What the exercise asks: Having read the data, transcribe all of it without deviation.
[Extracted entries Boundary: Start]
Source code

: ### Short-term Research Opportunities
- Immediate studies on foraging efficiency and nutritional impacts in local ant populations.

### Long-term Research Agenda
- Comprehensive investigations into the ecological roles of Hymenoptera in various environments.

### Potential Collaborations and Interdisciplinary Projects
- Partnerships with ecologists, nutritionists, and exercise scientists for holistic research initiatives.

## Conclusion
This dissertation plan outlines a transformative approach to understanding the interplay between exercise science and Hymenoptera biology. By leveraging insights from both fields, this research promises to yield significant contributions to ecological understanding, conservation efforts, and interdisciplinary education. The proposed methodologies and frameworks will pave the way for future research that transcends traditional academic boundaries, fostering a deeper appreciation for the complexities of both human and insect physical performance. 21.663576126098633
[Extracted entries Boundary: End]
Reply:
Source code

: ### Short-term Research Opportunities
- Immediate studies on foraging efficiency and nutritional impacts in local ant populations.

### Long-term Research Agenda
- Comprehensive investigations into the ecological roles of Hymenoptera in various environments.

### Potential Collaborations and Interdisciplinary Projects
- Partnerships with ecologists, nutritionists, and exercise scientists for holistic research initiatives.

## Conclusion
This dissertation plan outlines a transformative approach to understanding the interplay between exercise science and Hymenoptera biology. By leveraging insights from both fields, this research promises to yield significant contributions to ecological understanding, conservation efforts, and interdisciplinary education. The proposed methodologies and frameworks will pave the way for future research that transcends traditional academic boundaries, fostering a deeper appreciation for the complexities of both human and insect physical performance. 21.663576126098633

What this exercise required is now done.